A more interventionist way with early printed books was the topic of Adam Smyth (Birkbeck, University of London). He discussed the ways in which the religious community at Little Gidding developed a distinctive technique of cutting and pasting from printed texts, creating amongst other things a synoptic New Testament, complete with illustrations. Discussion ranged across both the theological and the practical aspects of these remarkable experimental texts.

Katherine Duncan-Jones concluded the term with a paper on ‘Thriving by Foolery in Familiar Letters’. Expanding the familiar theme of foolery from the stage to the social history of the time, she took as one example the ways in which Sir Michael Hickes won the goodwill of his patron Sir Robert Cecil through jokes at his own expense. The paper opened up some fascinating insights into early modern culture, even if it did not necessarily make Cecil’s sense of humour look more attractive.

The Early Modern Literature Graduate Seminar explored different aspects of representation in early modern drama. In the light of his research on early modern writing on memory and the ars memoriae, Rhodri Lewis reconsidered Hamlet’s second soliloquy,  in which he first responds to the revelations of Claudius’ treachery, within the reconstructed contexts of it pays particular attention to Hamlet’s claim that his memory can be subject to erasure at his will. Rather than losing his focus on revenge at some point in the middle of the play (on account of moral, philosophical, psychological, religious or juridical scruples), Lewis argued, from the moment the revenge plot is set in motion, Hamlet struggles against the very lack of vividness with which his filial duties exist in his mind. Gordon Teskey (Harvard) asked ‘What is Comus?’, drawing attention to the problematic status of a masque as between historical event and poetic creation, and offering an acute though friendly challenge to contemporary historicist criticism of Milton.

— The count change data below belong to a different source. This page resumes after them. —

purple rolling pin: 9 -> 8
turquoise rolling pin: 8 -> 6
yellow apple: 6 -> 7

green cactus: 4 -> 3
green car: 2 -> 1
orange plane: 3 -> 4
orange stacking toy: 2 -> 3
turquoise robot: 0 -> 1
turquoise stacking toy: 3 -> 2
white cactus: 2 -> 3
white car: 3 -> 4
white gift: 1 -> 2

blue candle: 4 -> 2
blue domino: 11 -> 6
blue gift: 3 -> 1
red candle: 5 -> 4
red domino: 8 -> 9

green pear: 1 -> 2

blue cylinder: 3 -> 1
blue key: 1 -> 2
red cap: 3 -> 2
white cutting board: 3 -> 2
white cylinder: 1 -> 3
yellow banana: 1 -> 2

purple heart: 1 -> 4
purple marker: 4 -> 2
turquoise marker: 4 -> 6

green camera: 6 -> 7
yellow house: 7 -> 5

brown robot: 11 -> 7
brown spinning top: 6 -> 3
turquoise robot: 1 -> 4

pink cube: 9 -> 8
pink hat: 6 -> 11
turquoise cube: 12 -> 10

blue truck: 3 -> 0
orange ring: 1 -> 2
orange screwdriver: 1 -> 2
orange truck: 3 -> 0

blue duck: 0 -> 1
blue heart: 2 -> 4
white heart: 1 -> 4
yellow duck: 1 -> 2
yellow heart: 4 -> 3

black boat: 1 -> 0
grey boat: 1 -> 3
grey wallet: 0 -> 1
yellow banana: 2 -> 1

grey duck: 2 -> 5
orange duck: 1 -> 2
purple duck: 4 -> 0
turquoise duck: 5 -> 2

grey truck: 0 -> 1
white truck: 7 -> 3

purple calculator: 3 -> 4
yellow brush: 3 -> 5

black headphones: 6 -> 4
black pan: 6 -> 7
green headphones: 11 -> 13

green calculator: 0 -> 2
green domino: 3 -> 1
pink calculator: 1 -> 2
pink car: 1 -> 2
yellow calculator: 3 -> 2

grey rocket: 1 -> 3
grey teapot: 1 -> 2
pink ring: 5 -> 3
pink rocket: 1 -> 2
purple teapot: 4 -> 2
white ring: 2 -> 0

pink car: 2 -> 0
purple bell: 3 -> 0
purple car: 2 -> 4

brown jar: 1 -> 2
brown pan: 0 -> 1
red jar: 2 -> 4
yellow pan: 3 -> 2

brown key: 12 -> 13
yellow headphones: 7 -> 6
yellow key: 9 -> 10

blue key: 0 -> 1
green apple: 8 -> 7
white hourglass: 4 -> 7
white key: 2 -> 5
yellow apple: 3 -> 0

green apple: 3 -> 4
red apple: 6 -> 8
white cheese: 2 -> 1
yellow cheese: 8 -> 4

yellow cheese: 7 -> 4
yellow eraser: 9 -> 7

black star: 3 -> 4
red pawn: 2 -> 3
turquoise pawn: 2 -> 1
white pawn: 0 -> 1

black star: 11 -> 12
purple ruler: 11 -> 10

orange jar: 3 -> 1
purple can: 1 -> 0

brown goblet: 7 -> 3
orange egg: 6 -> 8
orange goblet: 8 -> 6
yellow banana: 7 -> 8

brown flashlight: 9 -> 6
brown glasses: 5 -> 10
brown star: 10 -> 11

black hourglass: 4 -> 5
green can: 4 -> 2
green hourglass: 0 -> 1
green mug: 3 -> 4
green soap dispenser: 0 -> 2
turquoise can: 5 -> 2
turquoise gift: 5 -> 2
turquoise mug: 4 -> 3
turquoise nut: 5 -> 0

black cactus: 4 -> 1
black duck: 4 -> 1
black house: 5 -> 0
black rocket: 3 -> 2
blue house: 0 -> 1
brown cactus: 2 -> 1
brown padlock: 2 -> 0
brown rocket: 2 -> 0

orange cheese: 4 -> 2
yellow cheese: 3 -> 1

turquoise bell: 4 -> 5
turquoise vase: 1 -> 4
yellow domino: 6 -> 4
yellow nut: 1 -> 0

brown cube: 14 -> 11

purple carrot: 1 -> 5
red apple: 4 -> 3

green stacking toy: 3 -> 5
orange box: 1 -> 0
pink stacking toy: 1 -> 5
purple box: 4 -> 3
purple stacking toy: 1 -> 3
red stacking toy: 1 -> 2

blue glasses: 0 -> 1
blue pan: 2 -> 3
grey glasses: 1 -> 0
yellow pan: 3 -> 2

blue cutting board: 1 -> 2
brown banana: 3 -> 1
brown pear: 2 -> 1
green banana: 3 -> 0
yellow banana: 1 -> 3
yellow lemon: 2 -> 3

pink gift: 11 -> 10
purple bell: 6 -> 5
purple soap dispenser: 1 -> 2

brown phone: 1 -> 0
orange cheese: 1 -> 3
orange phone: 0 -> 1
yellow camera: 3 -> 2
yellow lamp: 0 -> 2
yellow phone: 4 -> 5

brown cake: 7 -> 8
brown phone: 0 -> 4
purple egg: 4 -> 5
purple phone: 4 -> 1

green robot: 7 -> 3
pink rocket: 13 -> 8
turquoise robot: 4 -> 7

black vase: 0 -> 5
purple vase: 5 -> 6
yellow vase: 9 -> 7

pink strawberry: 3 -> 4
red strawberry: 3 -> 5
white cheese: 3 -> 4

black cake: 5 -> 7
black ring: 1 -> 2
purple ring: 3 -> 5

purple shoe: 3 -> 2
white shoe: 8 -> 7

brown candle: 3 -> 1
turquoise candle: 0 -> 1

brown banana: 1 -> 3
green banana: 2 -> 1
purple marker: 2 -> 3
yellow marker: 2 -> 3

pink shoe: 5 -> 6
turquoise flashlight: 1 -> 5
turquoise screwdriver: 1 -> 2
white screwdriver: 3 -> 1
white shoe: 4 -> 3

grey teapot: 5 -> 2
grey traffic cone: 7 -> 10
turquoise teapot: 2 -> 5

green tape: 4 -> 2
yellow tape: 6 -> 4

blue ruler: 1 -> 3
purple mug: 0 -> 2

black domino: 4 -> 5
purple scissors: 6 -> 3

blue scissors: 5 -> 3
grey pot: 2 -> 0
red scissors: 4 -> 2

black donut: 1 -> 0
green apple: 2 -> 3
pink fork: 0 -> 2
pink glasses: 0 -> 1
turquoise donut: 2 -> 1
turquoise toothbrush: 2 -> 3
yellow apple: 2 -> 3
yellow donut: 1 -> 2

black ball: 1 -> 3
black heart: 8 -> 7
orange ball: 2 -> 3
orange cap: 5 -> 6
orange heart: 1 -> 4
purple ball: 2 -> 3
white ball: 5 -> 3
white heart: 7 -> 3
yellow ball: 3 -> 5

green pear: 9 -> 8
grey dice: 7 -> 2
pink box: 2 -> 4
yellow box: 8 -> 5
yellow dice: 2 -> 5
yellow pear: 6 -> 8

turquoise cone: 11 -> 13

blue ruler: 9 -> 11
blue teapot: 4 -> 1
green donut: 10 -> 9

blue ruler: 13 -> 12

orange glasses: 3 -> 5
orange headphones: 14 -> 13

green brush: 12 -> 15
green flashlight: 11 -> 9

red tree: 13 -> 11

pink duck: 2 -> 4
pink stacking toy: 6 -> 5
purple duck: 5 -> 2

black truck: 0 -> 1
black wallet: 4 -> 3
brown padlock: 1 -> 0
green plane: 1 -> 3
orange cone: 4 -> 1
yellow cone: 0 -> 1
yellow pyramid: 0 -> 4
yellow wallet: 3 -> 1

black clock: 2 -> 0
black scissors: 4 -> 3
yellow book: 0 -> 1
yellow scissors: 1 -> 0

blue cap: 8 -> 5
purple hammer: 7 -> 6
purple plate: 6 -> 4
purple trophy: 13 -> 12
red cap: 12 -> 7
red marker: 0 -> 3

David Bevington (University of Chicago) offered challenges of a different kind to much current work on ‘Shakespeare on Religion’, highlighting the resistance of the plays to confessional paradigms of all kinds; Professor Bevington showed his command of the whole Shakespearean canon, and discussion ranged from John Shakespeare’s will to the recent discovery of a Jane Shaxspere who had drowned while picking flowers in the Stratford area.

The above image accompanied the colloquium in honour of Felicity Heal (Jesus College, 30 April), and though not actually a portrait of Dr Heal, reflected the warmth of the tributes she received for her many contributions to early modern history in what Diarmaid MacCullough described as ‘the era of Felicity Heal’. Other participants were Ian Archer, Anna Bayman, Christopher Haigh, Ralph Houlbrooke, Rosemary O’Day, Helen Parish, and Christine Peters, and the colloquium ranged widely over early modern religion and culture.